Матушку хватил бы инфаркт, но Лорена только рассмеялась, а дочь уже шелестела оберткой самой большой коробки. В которой обнаружился кукольный дом. Следующие полчаса были посвящены разворачиванию, открыванию, разрезанию бантов, восторженным вздохам и возгласам, а еще улыбкам. Кажется, Энцо остался доволен портмоне и зажиму для денег, а синьора Фьоренчелли пришла в восторг от постельного белья из тончайшего иньфайского шелка и вазе из лацианского стекла, которую даже в руки было взять страшно. Кошмару перепало радости – игры с ленточками и шуршащей оберточной бумагой, пока не появилась Кьяра. Его тут же загнали за диван и легли в самом центре среди бумажек и бантов.
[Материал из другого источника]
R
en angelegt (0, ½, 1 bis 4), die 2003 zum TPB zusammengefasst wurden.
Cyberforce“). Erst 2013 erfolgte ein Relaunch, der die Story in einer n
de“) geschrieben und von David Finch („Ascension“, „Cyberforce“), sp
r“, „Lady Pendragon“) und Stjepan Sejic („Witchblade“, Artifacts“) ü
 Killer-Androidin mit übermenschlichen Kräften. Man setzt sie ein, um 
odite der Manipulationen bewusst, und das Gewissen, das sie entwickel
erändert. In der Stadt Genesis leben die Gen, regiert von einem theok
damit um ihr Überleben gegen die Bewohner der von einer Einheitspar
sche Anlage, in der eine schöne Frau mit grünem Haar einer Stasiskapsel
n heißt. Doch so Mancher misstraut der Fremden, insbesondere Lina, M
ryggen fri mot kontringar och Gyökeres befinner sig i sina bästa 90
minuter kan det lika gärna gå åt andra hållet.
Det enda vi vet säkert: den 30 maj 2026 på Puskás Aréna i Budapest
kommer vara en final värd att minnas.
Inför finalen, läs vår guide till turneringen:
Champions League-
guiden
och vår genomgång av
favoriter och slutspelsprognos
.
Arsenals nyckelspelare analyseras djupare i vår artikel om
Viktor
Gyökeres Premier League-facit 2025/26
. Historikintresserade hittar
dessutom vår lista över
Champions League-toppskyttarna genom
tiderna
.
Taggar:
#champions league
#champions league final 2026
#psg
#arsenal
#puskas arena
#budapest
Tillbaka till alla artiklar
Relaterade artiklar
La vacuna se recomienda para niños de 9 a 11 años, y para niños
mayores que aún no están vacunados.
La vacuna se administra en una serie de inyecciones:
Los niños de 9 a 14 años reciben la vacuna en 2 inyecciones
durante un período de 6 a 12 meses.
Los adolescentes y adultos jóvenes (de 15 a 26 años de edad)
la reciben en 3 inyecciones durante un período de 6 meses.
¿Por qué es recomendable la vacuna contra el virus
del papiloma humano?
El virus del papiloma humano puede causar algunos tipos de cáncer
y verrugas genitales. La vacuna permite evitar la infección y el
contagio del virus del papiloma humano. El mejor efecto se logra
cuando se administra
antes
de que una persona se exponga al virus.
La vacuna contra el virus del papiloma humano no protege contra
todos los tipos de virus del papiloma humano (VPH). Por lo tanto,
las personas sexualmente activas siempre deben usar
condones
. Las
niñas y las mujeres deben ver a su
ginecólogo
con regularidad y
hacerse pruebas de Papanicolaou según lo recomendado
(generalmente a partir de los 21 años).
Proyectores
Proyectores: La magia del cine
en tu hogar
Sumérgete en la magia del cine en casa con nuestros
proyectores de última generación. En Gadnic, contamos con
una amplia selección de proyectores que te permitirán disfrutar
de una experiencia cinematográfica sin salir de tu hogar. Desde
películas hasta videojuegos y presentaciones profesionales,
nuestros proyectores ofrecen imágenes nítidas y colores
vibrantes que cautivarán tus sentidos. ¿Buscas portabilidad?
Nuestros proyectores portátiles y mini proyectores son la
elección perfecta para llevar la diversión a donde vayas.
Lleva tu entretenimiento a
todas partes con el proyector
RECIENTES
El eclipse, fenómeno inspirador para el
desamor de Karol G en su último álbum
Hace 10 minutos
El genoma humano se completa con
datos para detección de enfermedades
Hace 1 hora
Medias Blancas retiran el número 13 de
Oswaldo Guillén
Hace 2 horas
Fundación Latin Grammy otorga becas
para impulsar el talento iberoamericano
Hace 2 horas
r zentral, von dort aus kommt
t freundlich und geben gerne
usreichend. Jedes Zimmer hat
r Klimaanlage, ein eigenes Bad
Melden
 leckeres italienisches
Пока разворачивали остальные подарки, Анри отвел меня в сторону и легко поцеловал. С браслетом я, угадала, кстати. Жаль только, что его придется в самом скором времени снять, да и показать некому. Странное дело, раньше мне совсем не хотелось хвалиться украшениями, особенно на людях, но подарки мужа – другое дело. Хотелось, чтобы их видели все. Вот только мы вроде как есть в Лации, а вроде как и нет. По крайней мере, так я обещала его величеству Альтари.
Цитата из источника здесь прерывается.